Dans une plainte déposée devant un tribunal fédéral de New York, Democracy for the Arab World Now et la Taxpayer Alliance Against Genocide cherchent à bloquer le décret de Donald Trump de février 2025. En vertu de ce texte, des sanctions ont été imposées à des juges et procureurs de la CPI, ainsi qu'à des groupes palestiniens de défense des droits de l'homme qui demandaient à la cour d'enquêter sur des allégations de crimes de guerre qu'auraient pu commettre les États-Unis et «Israël» pendant la guerre à Gaza.

Les associations affirment s'être abstenues de soumettre des dossiers à la CPI et de coordonner leurs actions de plaidoyer avec les personnes visées par les sanctions, dont Francesca Albanese, rapporteuse spéciale des Nations unies (ONU) pour la Palestine, par crainte d'amendes et de potentielles peines de prison.

«L'administration Trump utilise l'instrument brutal des sanctions économiques non seulement pour punir les défenseurs des droits de l'homme, mais aussi pour contrôler l'expression politique de millions d'Américains», a déclaré Omar Shakir, directeur exécutif de Democracy for the Arab World Now, dans un communiqué.

L'opposition de Donald Trump à la CPI remonte à son premier mandat. Un décret similaire émis par Trump en 2020 avait été bloqué par un juge, estimant qu'il violait probablement le premier amendement de la Constitution, avant d'être abrogé par l'administration du président Joe Biden en 2021.

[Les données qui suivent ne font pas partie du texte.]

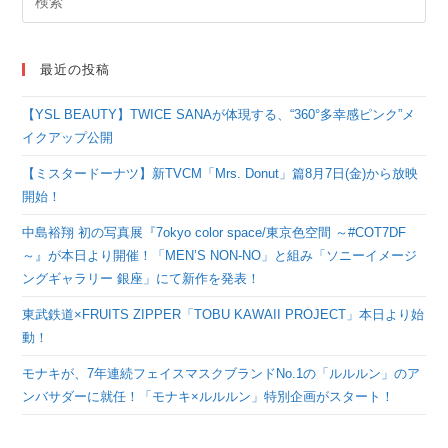
最近の投稿
【YSL BEAUTY】TWICE SANAが体現する、“360°多幸感ピンク”メ
イクアップ公開
【ミスタードーナツ】新TVCM「Mrs. Donut」篇8月7日(金)から放映
開始！
中島裕翔 初の写真展『7okyo color space/東京色空間 ～#COT7DF
～』が本日より開催！「MEN’S NON-NO」と組み「ソニーイメージ
ングギャラリー 銀座」にて新作を発表！
東武鉄道×FRUITS ZIPPER「TOBU KAWAII PROJECT」本日より始
動！
モナキが、7年連続フェイスマスクブランドNo.1の「ルルルン」のア
ンバサダーに就任！「モナキ×ルルルン」特別企画がスタート！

L'UE et les Pays-Bas soutiennent la cour

L'année dernière, les responsables de l'administration Trump ont lancé une nouvelle offensive pour pénaliser les membres de la CPI après que celle-ci a émis un mandat d'arrêt contre son allié, le «Premier ministre israélien» Benjamin Netanyahu. Trois juges de la CPI ont séparément poursuivi l'administration Trump au sujet de ces sanctions.

En mars 2020, les procureurs de la CPI avaient ouvert une enquête en Afghanistan portant notamment sur d'éventuels crimes commis par les troupes américaines. Cependant, depuis 2021, la cour a relégué au second plan le rôle des États-Unis pour se concentrer sur les crimes présumés commis par le gouvernement afghan et les forces talibanes.

La cour, qui siège aux Pays-Bas, n'a pris aucune mesure pour enquêter sur le personnel américain ces dernières années. L'Union européenne (UE) a réitéré mardi son soutien à la CPI, affirmant son engagement dans la lutte contre l'impunité.

«Les attaques ou les menaces contre la cour, ses élus, son personnel ou ceux qui coopèrent avec elle ne sont tout simplement pas acceptables. Rappelons également que la CPI ne cible pas les États souverains et ne constitue pas une menace pour leur souveraineté», a déclaré Anouar El Anouni, porte-parole de la Commission européenne, lors d'un point presse.

Le ministère des Affaires étrangères des Pays-Bas a déclaré que les cours et tribunaux indépendants devaient pouvoir exercer leur mandat sans entrave. «Nous avons pris note des déclarations américaines ; cette position n'est pas nouvelle, mais nous sommes inquiets du durcissement de ton», a indiqué le ministère dans un message adressé à Reuters.